Repeat each entry as written and leave the images out of the copy.
[[ Given data open ]]
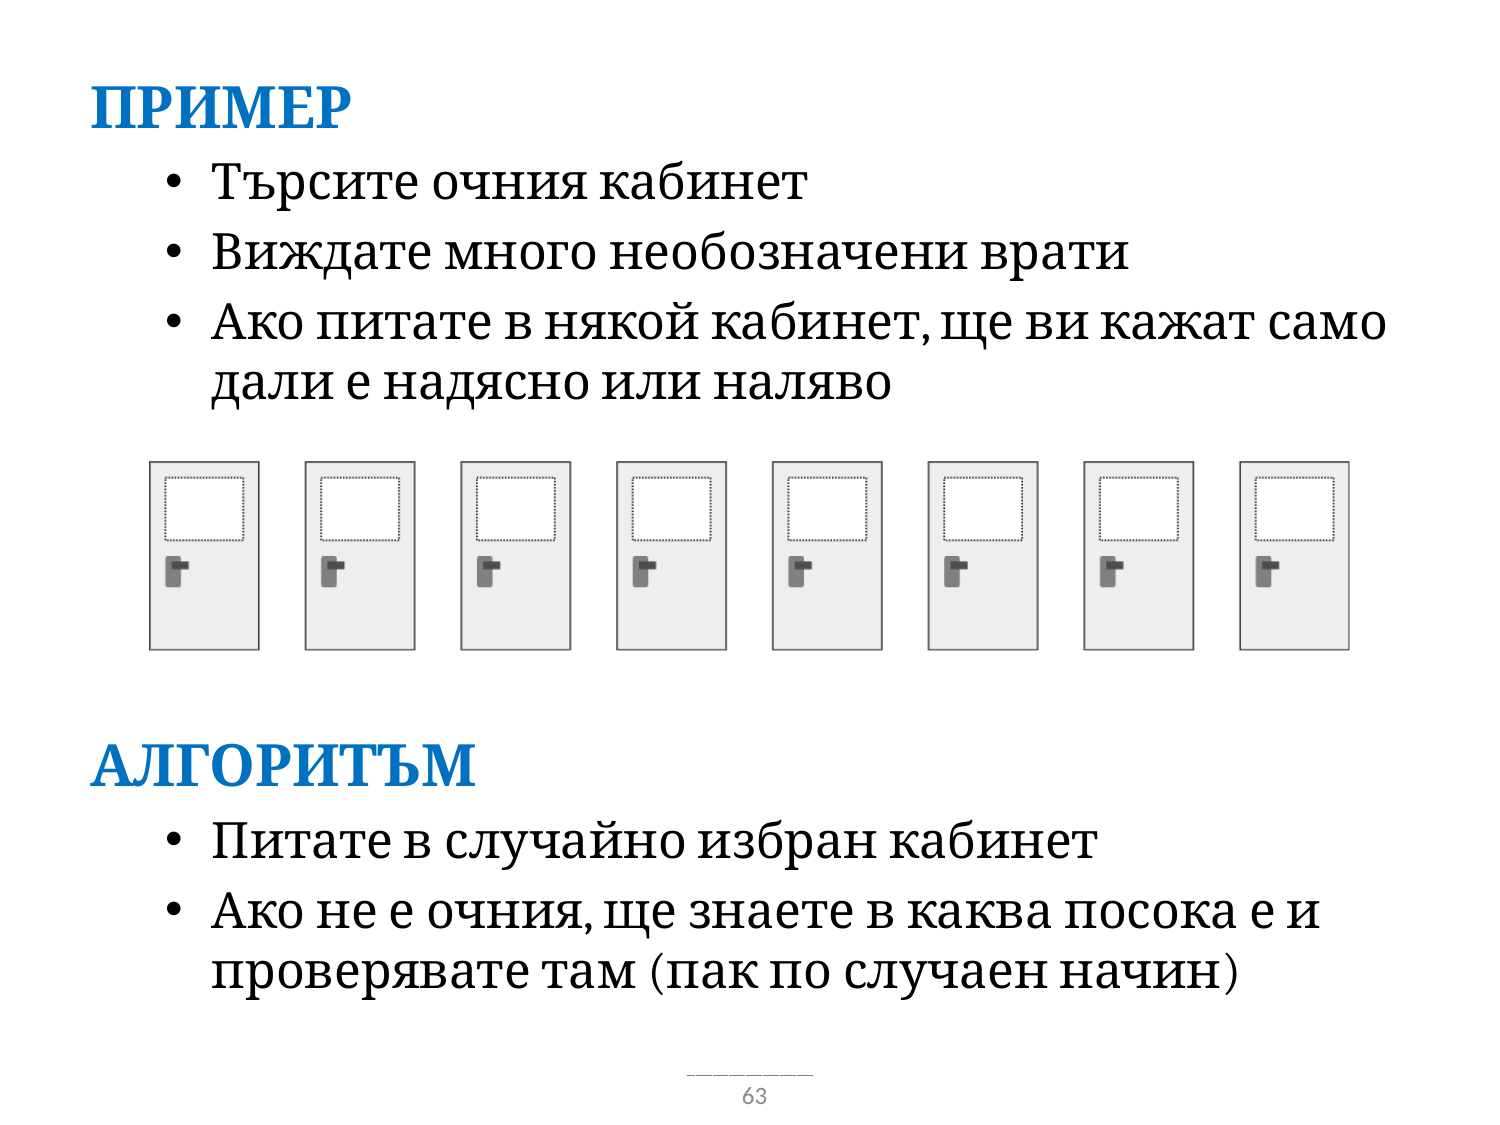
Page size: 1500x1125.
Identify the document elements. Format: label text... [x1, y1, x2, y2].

slide_number 63 [579, 1065, 930, 1125]
picture [149, 461, 1350, 651]
list Пример Търсите очния кабинет Виждате много необозначени врати Ако питате в някой кабинет, ще ви кажат само дали е надясно или наляво Алгоритъм Питате в случайно избран кабинет Ако не е очния, ще знаете в каква посока е и проверявате там (пак по случаен начин) [75, 62, 1450, 1063]
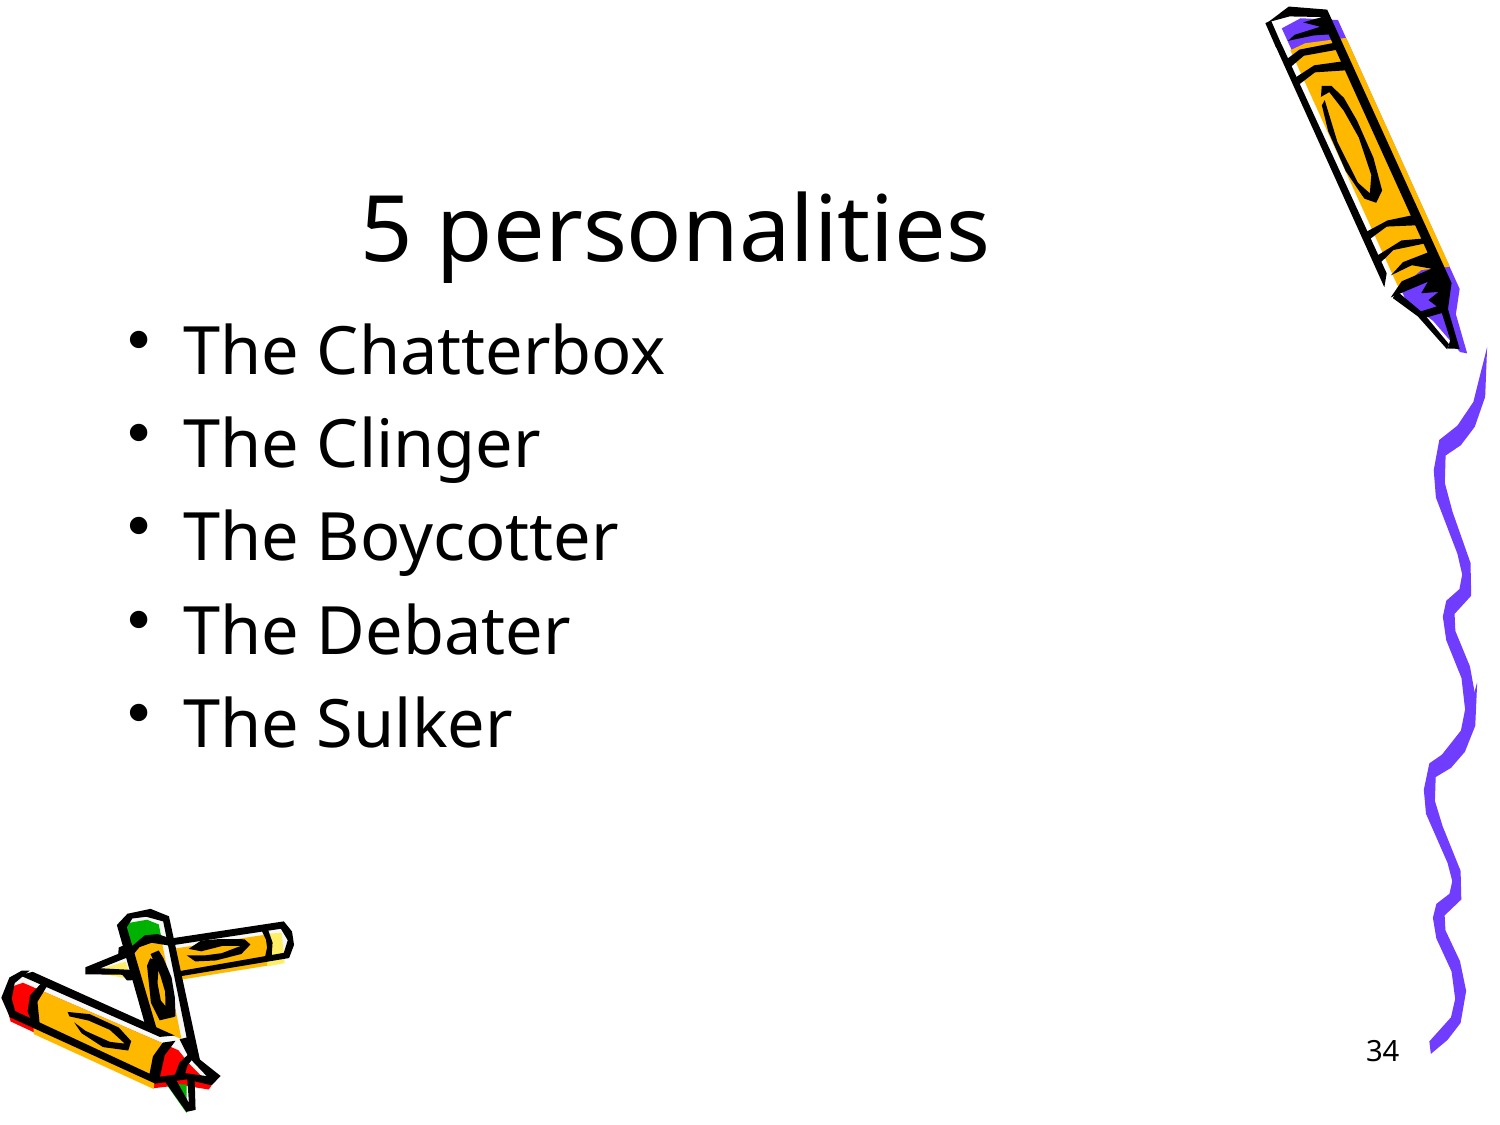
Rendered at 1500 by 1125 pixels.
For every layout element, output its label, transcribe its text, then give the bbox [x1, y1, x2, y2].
[[ Given data closed ]]
● Task output
Page size: 1500x1125.
Identify the document elements. Format: label text... [x1, y1, x2, y2].

slide_number 63 [579, 1065, 930, 1125]
picture [149, 461, 1350, 651]
list Пример Търсите очния кабинет Виждате много необозначени врати Ако питате в някой кабинет, ще ви кажат само дали е надясно или наляво Алгоритъм Питате в случайно избран кабинет Ако не е очния, ще знаете в каква посока е и проверявате там (пак по случаен начин) [75, 62, 1450, 1063]
Rendered at 1500 by 1125 pixels.
For every layout element, output its label, transcribe its text, then give the bbox [x1, y1, x2, y2].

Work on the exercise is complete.